-- PROVIDED ENTRIES --
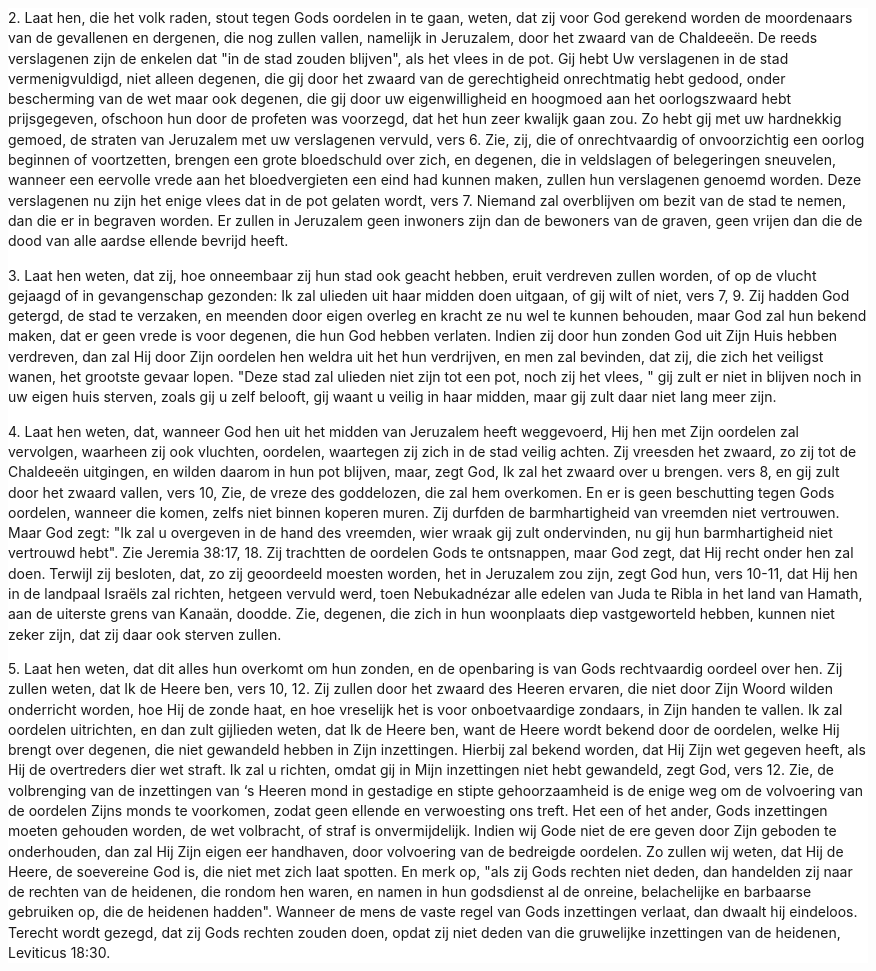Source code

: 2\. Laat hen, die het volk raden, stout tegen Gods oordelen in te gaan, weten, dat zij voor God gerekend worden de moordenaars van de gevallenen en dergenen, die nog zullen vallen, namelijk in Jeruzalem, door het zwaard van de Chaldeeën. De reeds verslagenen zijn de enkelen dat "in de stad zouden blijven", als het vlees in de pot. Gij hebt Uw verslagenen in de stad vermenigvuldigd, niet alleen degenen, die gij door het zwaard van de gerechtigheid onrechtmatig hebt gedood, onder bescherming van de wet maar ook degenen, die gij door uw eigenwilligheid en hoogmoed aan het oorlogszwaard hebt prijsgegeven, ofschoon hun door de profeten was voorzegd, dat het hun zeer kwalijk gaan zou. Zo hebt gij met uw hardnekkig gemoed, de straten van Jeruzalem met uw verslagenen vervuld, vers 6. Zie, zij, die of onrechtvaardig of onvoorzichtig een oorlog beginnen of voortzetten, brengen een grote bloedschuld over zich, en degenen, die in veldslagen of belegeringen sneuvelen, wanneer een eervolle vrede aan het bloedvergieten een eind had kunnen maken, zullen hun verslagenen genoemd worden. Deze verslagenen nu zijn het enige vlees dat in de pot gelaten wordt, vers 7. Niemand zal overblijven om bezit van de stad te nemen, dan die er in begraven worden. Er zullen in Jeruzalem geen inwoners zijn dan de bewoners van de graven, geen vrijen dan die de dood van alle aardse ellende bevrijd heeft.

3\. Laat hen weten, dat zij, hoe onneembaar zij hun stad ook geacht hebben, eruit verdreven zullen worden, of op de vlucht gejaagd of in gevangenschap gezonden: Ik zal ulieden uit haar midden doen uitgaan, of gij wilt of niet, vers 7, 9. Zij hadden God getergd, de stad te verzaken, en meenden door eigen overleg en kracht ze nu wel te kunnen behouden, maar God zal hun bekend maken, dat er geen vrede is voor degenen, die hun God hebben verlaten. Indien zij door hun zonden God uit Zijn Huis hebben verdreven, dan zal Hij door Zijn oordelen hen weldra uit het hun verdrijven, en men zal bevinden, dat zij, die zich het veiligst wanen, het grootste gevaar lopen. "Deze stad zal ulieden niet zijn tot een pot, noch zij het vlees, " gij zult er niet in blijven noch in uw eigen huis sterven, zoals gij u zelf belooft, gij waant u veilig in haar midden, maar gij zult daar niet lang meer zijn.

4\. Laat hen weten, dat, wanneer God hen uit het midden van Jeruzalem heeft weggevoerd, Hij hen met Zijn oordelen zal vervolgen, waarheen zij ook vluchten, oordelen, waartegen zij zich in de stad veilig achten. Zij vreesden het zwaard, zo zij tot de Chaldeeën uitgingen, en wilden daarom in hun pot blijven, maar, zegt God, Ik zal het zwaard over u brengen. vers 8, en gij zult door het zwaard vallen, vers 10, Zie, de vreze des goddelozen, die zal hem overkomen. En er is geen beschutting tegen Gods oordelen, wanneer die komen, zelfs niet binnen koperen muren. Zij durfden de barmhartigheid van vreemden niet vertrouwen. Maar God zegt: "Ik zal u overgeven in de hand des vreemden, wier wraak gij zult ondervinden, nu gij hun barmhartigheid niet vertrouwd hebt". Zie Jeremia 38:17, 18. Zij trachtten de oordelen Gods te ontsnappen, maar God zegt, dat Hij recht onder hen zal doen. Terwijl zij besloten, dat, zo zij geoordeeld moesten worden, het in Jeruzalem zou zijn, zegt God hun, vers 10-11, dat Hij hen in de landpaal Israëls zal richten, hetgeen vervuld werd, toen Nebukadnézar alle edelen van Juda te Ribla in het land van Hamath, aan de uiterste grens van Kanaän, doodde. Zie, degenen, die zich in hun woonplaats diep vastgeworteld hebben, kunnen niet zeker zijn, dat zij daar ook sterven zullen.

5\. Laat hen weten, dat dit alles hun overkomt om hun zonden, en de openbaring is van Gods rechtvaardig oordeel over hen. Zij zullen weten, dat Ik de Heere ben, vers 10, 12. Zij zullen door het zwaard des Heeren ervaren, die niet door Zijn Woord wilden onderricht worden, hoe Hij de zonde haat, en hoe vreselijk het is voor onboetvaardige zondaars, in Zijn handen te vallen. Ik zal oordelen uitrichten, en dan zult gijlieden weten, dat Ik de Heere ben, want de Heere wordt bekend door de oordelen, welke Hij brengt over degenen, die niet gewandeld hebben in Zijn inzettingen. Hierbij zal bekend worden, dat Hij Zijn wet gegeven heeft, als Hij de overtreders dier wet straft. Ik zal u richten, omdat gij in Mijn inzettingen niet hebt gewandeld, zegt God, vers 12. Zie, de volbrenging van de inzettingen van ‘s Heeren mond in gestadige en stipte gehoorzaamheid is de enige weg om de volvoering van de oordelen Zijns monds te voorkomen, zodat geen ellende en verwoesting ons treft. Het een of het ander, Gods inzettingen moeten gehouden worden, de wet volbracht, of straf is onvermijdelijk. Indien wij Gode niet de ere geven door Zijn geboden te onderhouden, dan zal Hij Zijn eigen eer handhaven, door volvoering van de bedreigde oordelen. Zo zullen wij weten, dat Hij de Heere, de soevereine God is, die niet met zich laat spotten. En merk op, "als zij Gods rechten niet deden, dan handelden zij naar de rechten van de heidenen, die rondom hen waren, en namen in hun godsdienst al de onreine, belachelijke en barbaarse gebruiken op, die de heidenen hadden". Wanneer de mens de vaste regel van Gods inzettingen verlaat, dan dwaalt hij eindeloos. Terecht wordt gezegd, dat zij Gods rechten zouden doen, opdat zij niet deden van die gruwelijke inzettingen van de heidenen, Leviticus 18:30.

-- TO-DO ITEM --
Any picture in the material is to be left out, and everything else is to be retyped as is.

-- TASK ANSWER --
Source code

: 2\. Laat hen, die het volk raden, stout tegen Gods oordelen in te gaan, weten, dat zij voor God gerekend worden de moordenaars van de gevallenen en dergenen, die nog zullen vallen, namelijk in Jeruzalem, door het zwaard van de Chaldeeën. De reeds verslagenen zijn de enkelen dat "in de stad zouden blijven", als het vlees in de pot. Gij hebt Uw verslagenen in de stad vermenigvuldigd, niet alleen degenen, die gij door het zwaard van de gerechtigheid onrechtmatig hebt gedood, onder bescherming van de wet maar ook degenen, die gij door uw eigenwilligheid en hoogmoed aan het oorlogszwaard hebt prijsgegeven, ofschoon hun door de profeten was voorzegd, dat het hun zeer kwalijk gaan zou. Zo hebt gij met uw hardnekkig gemoed, de straten van Jeruzalem met uw verslagenen vervuld, vers 6. Zie, zij, die of onrechtvaardig of onvoorzichtig een oorlog beginnen of voortzetten, brengen een grote bloedschuld over zich, en degenen, die in veldslagen of belegeringen sneuvelen, wanneer een eervolle vrede aan het bloedvergieten een eind had kunnen maken, zullen hun verslagenen genoemd worden. Deze verslagenen nu zijn het enige vlees dat in de pot gelaten wordt, vers 7. Niemand zal overblijven om bezit van de stad te nemen, dan die er in begraven worden. Er zullen in Jeruzalem geen inwoners zijn dan de bewoners van de graven, geen vrijen dan die de dood van alle aardse ellende bevrijd heeft.

3\. Laat hen weten, dat zij, hoe onneembaar zij hun stad ook geacht hebben, eruit verdreven zullen worden, of op de vlucht gejaagd of in gevangenschap gezonden: Ik zal ulieden uit haar midden doen uitgaan, of gij wilt of niet, vers 7, 9. Zij hadden God getergd, de stad te verzaken, en meenden door eigen overleg en kracht ze nu wel te kunnen behouden, maar God zal hun bekend maken, dat er geen vrede is voor degenen, die hun God hebben verlaten. Indien zij door hun zonden God uit Zijn Huis hebben verdreven, dan zal Hij door Zijn oordelen hen weldra uit het hun verdrijven, en men zal bevinden, dat zij, die zich het veiligst wanen, het grootste gevaar lopen. "Deze stad zal ulieden niet zijn tot een pot, noch zij het vlees, " gij zult er niet in blijven noch in uw eigen huis sterven, zoals gij u zelf belooft, gij waant u veilig in haar midden, maar gij zult daar niet lang meer zijn.

4\. Laat hen weten, dat, wanneer God hen uit het midden van Jeruzalem heeft weggevoerd, Hij hen met Zijn oordelen zal vervolgen, waarheen zij ook vluchten, oordelen, waartegen zij zich in de stad veilig achten. Zij vreesden het zwaard, zo zij tot de Chaldeeën uitgingen, en wilden daarom in hun pot blijven, maar, zegt God, Ik zal het zwaard over u brengen. vers 8, en gij zult door het zwaard vallen, vers 10, Zie, de vreze des goddelozen, die zal hem overkomen. En er is geen beschutting tegen Gods oordelen, wanneer die komen, zelfs niet binnen koperen muren. Zij durfden de barmhartigheid van vreemden niet vertrouwen. Maar God zegt: "Ik zal u overgeven in de hand des vreemden, wier wraak gij zult ondervinden, nu gij hun barmhartigheid niet vertrouwd hebt". Zie Jeremia 38:17, 18. Zij trachtten de oordelen Gods te ontsnappen, maar God zegt, dat Hij recht onder hen zal doen. Terwijl zij besloten, dat, zo zij geoordeeld moesten worden, het in Jeruzalem zou zijn, zegt God hun, vers 10-11, dat Hij hen in de landpaal Israëls zal richten, hetgeen vervuld werd, toen Nebukadnézar alle edelen van Juda te Ribla in het land van Hamath, aan de uiterste grens van Kanaän, doodde. Zie, degenen, die zich in hun woonplaats diep vastgeworteld hebben, kunnen niet zeker zijn, dat zij daar ook sterven zullen.

5\. Laat hen weten, dat dit alles hun overkomt om hun zonden, en de openbaring is van Gods rechtvaardig oordeel over hen. Zij zullen weten, dat Ik de Heere ben, vers 10, 12. Zij zullen door het zwaard des Heeren ervaren, die niet door Zijn Woord wilden onderricht worden, hoe Hij de zonde haat, en hoe vreselijk het is voor onboetvaardige zondaars, in Zijn handen te vallen. Ik zal oordelen uitrichten, en dan zult gijlieden weten, dat Ik de Heere ben, want de Heere wordt bekend door de oordelen, welke Hij brengt over degenen, die niet gewandeld hebben in Zijn inzettingen. Hierbij zal bekend worden, dat Hij Zijn wet gegeven heeft, als Hij de overtreders dier wet straft. Ik zal u richten, omdat gij in Mijn inzettingen niet hebt gewandeld, zegt God, vers 12. Zie, de volbrenging van de inzettingen van ‘s Heeren mond in gestadige en stipte gehoorzaamheid is de enige weg om de volvoering van de oordelen Zijns monds te voorkomen, zodat geen ellende en verwoesting ons treft. Het een of het ander, Gods inzettingen moeten gehouden worden, de wet volbracht, of straf is onvermijdelijk. Indien wij Gode niet de ere geven door Zijn geboden te onderhouden, dan zal Hij Zijn eigen eer handhaven, door volvoering van de bedreigde oordelen. Zo zullen wij weten, dat Hij de Heere, de soevereine God is, die niet met zich laat spotten. En merk op, "als zij Gods rechten niet deden, dan handelden zij naar de rechten van de heidenen, die rondom hen waren, en namen in hun godsdienst al de onreine, belachelijke en barbaarse gebruiken op, die de heidenen hadden". Wanneer de mens de vaste regel van Gods inzettingen verlaat, dan dwaalt hij eindeloos. Terecht wordt gezegd, dat zij Gods rechten zouden doen, opdat zij niet deden van die gruwelijke inzettingen van de heidenen, Leviticus 18:30.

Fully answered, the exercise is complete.